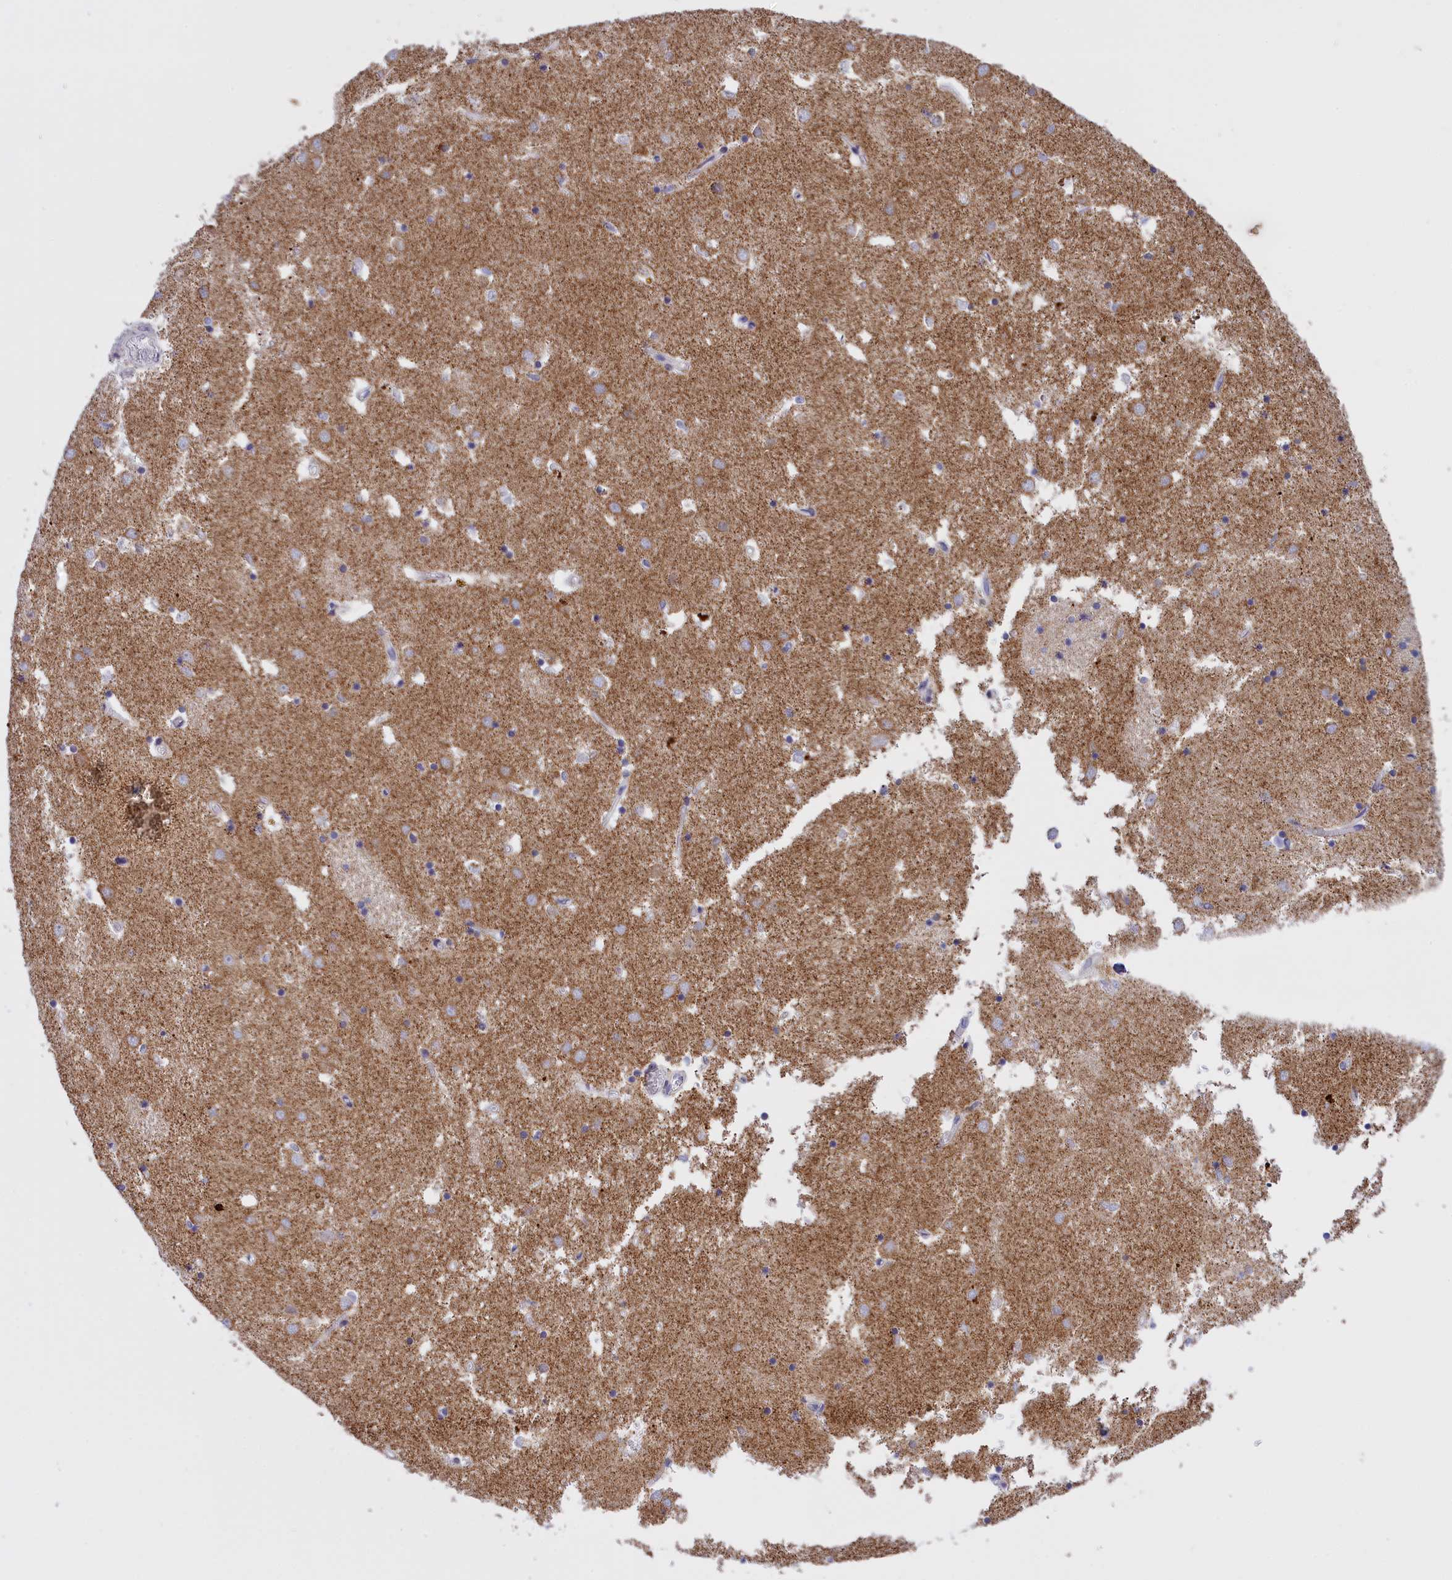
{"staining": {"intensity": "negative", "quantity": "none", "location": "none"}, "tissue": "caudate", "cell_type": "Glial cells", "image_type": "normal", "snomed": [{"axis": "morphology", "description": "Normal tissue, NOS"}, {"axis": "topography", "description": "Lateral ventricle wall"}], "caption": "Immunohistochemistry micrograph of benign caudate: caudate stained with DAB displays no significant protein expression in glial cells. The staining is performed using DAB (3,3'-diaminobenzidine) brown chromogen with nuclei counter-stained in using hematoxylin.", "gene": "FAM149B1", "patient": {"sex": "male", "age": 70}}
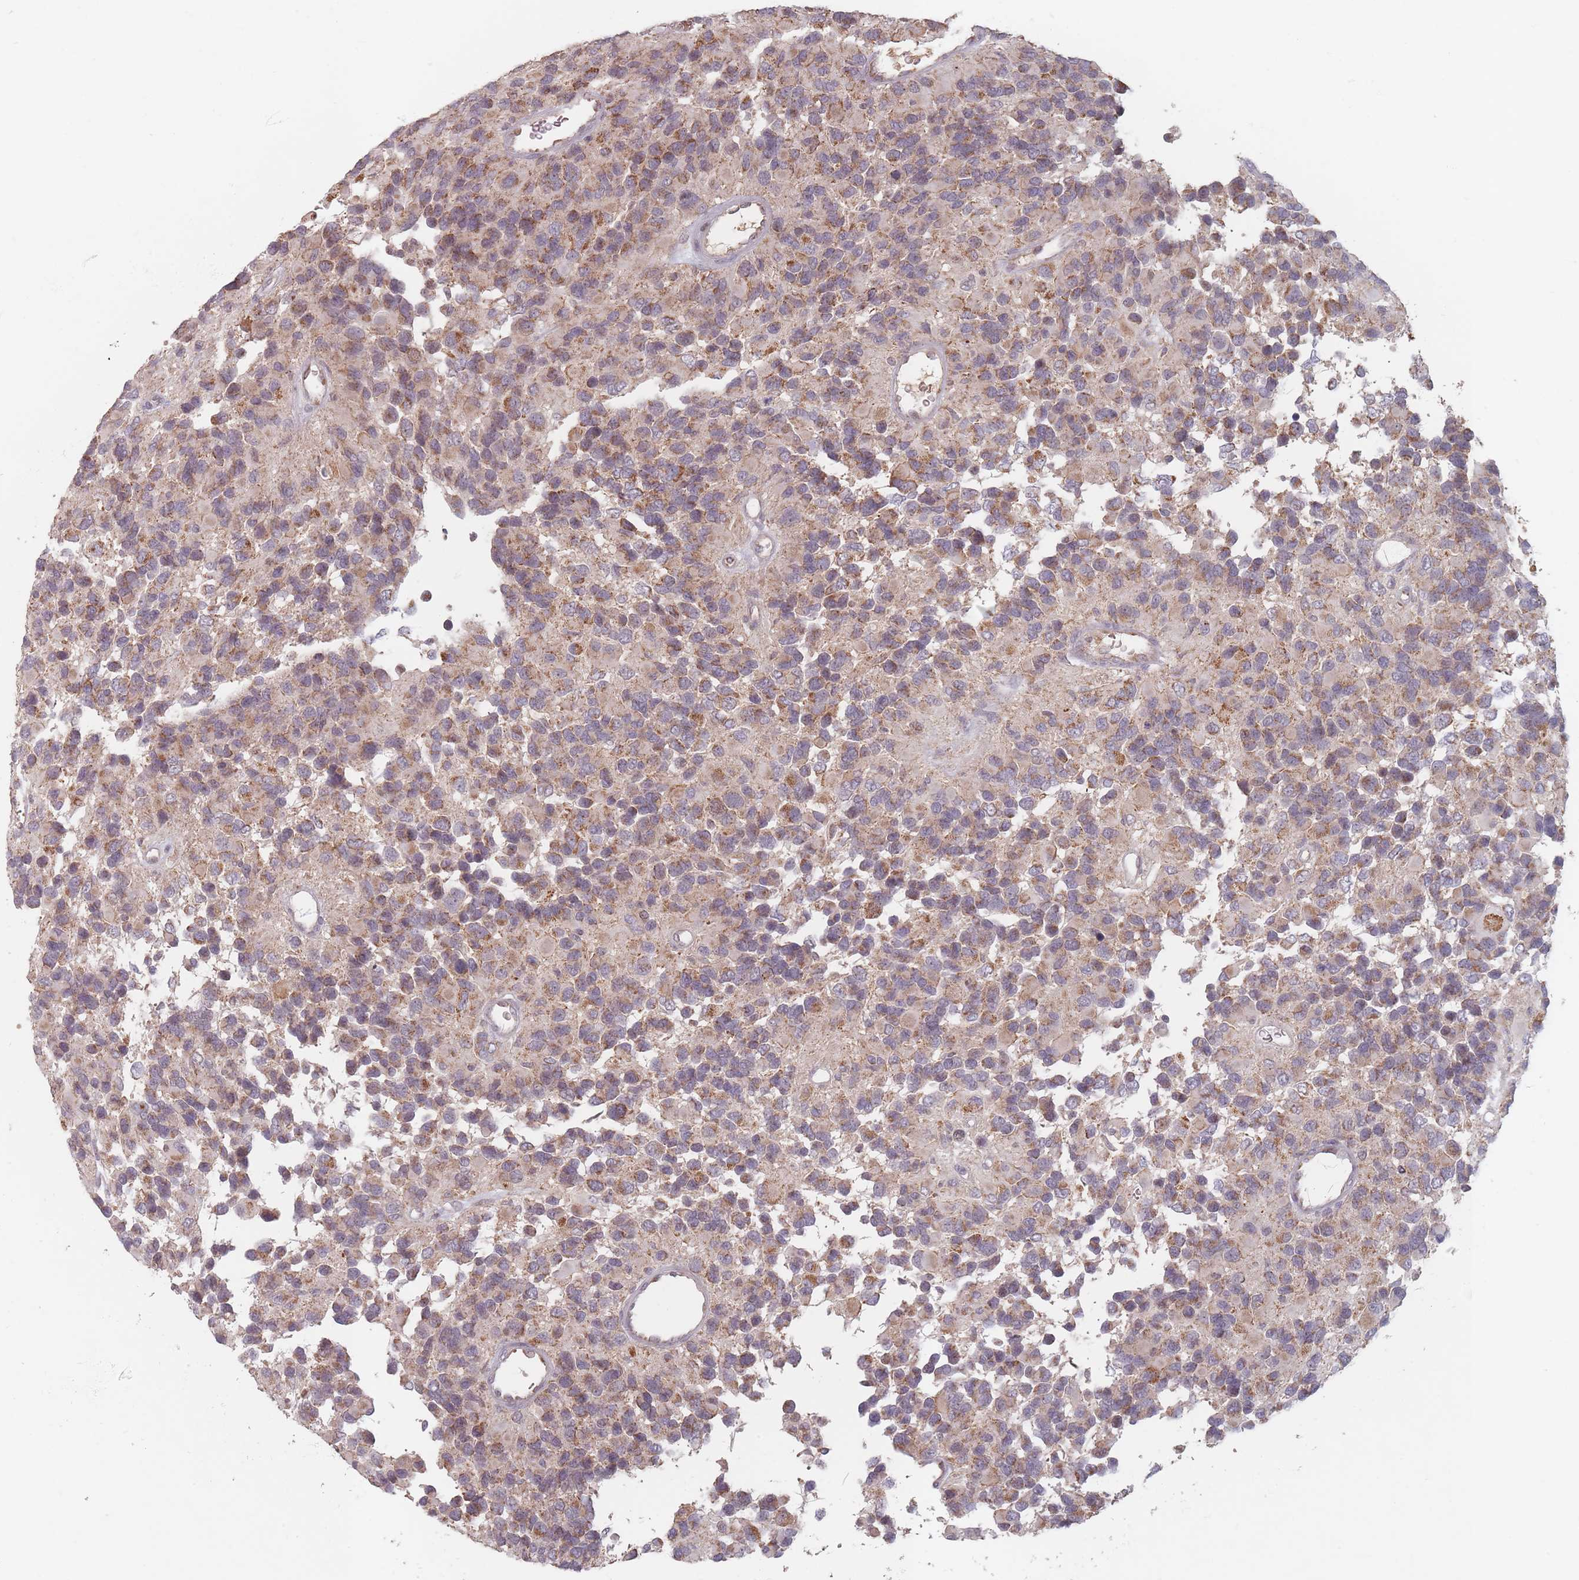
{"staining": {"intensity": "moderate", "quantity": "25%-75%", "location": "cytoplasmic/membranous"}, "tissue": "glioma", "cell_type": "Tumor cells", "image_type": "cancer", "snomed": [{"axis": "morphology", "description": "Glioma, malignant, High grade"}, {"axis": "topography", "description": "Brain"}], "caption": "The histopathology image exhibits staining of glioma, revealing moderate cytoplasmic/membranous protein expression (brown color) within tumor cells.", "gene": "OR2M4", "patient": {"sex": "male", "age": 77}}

==

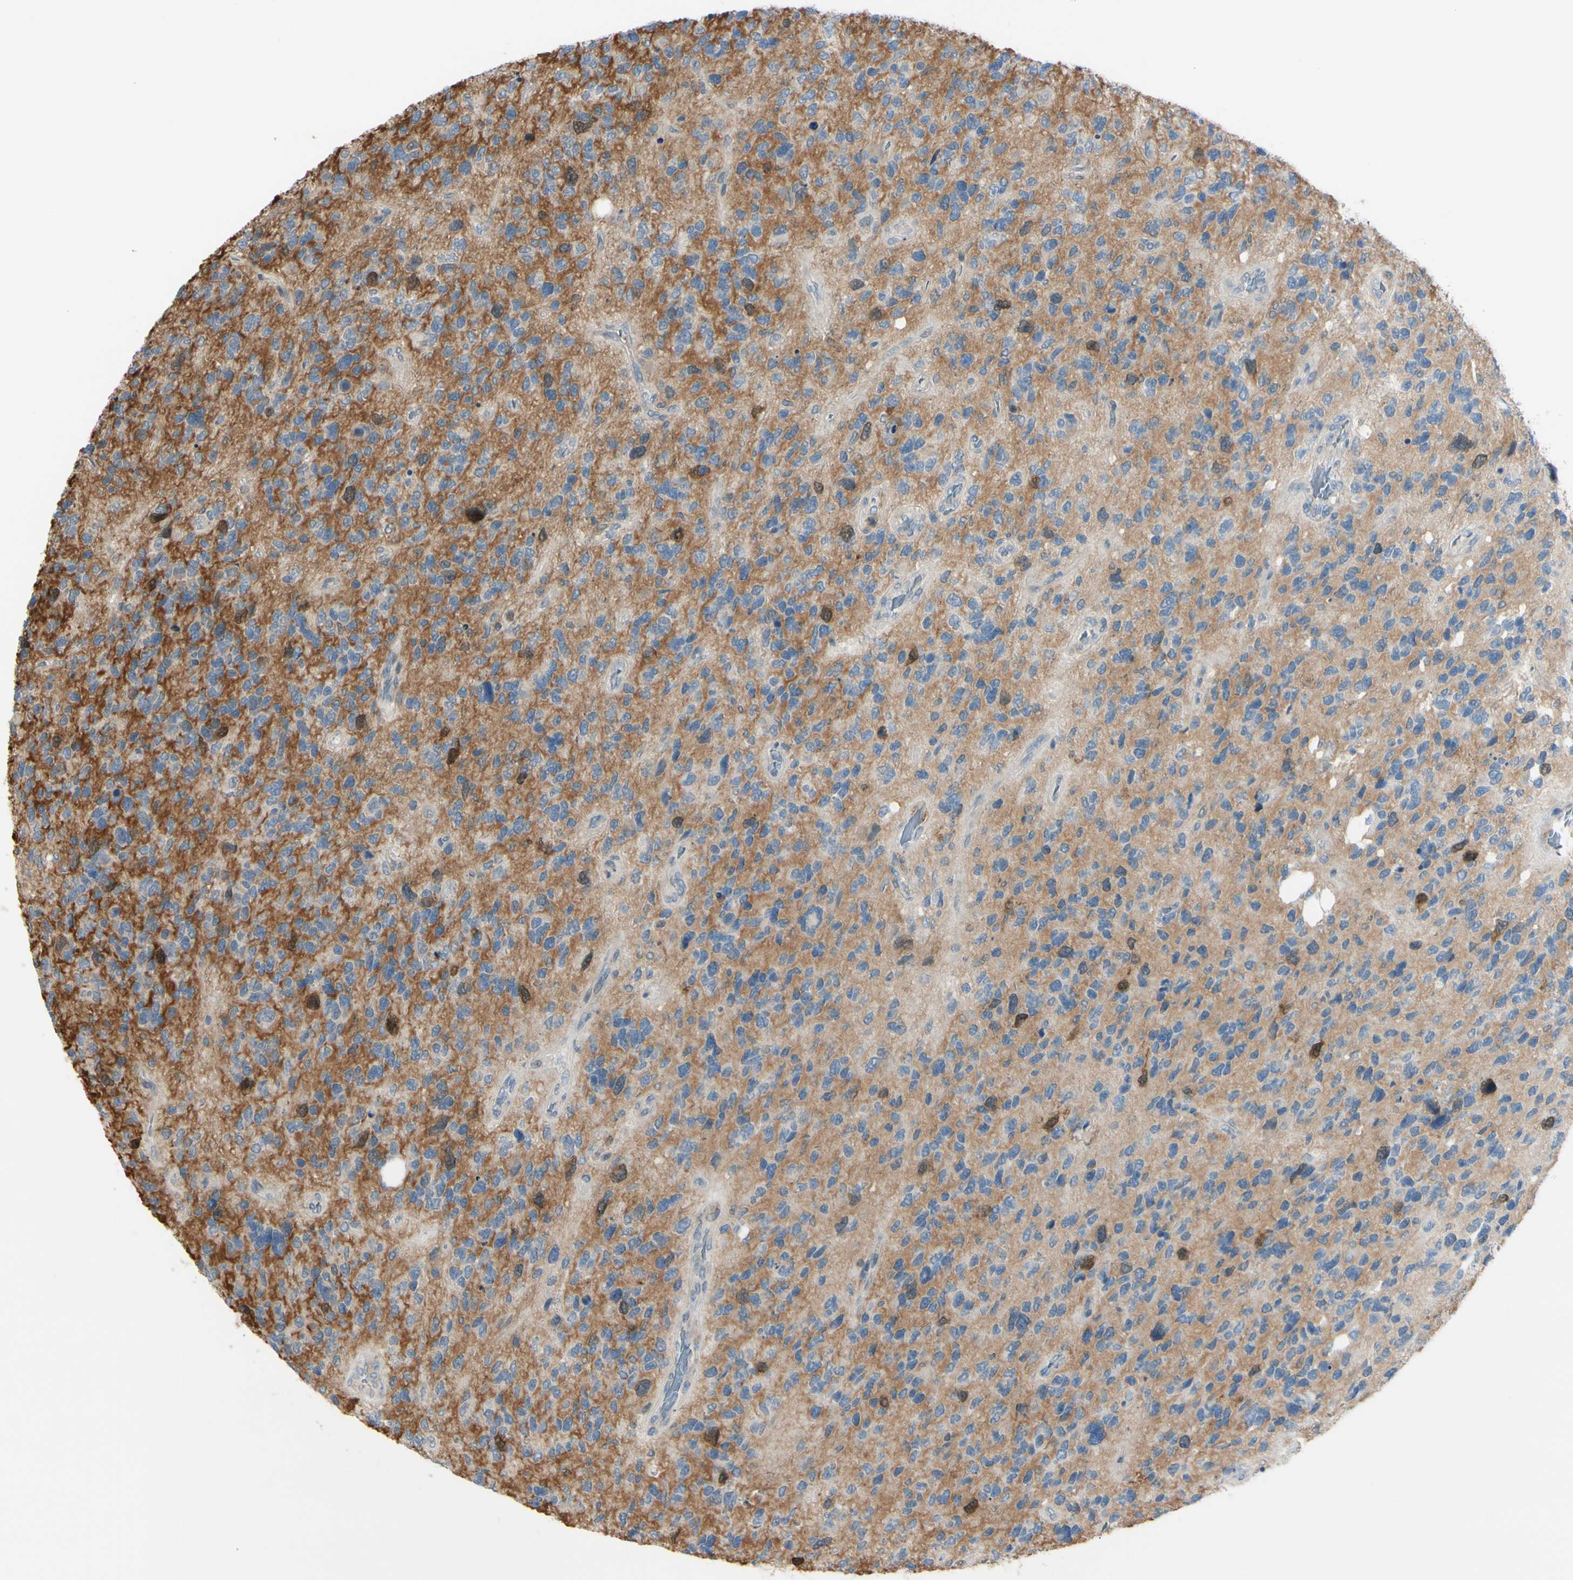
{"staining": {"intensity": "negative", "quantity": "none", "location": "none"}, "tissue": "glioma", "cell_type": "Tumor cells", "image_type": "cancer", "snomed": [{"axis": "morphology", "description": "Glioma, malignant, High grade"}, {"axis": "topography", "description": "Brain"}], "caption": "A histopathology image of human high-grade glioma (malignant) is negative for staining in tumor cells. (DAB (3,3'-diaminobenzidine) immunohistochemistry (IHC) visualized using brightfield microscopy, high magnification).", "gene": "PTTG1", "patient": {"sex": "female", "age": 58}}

— Required action —
For this exercise, reproduce exactly the lines of the records above from the one with "micrograph of benign" up to and including the one with "histopathology image exhibits", without pictures.

— Written answer —
{"staining": {"intensity": "negative", "quantity": "none", "location": "none"}, "tissue": "caudate", "cell_type": "Glial cells", "image_type": "normal", "snomed": [{"axis": "morphology", "description": "Normal tissue, NOS"}, {"axis": "topography", "description": "Lateral ventricle wall"}], "caption": "Immunohistochemistry micrograph of benign caudate: caudate stained with DAB displays no significant protein expression in glial cells. The staining is performed using DAB (3,3'-diaminobenzidine) brown chromogen with nuclei counter-stained in using hematoxylin.", "gene": "FAM149B1", "patient": {"sex": "male", "age": 70}}
{"staining": {"intensity": "moderate", "quantity": "25%-75%", "location": "cytoplasmic/membranous"}, "tissue": "glioma", "cell_type": "Tumor cells", "image_type": "cancer", "snomed": [{"axis": "morphology", "description": "Glioma, malignant, High grade"}, {"axis": "topography", "description": "Brain"}], "caption": "The histopathology image exhibits staining of glioma, revealing moderate cytoplasmic/membranous protein expression (brown color) within tumor cells.", "gene": "OR2M4", "patient": {"sex": "male", "age": 77}}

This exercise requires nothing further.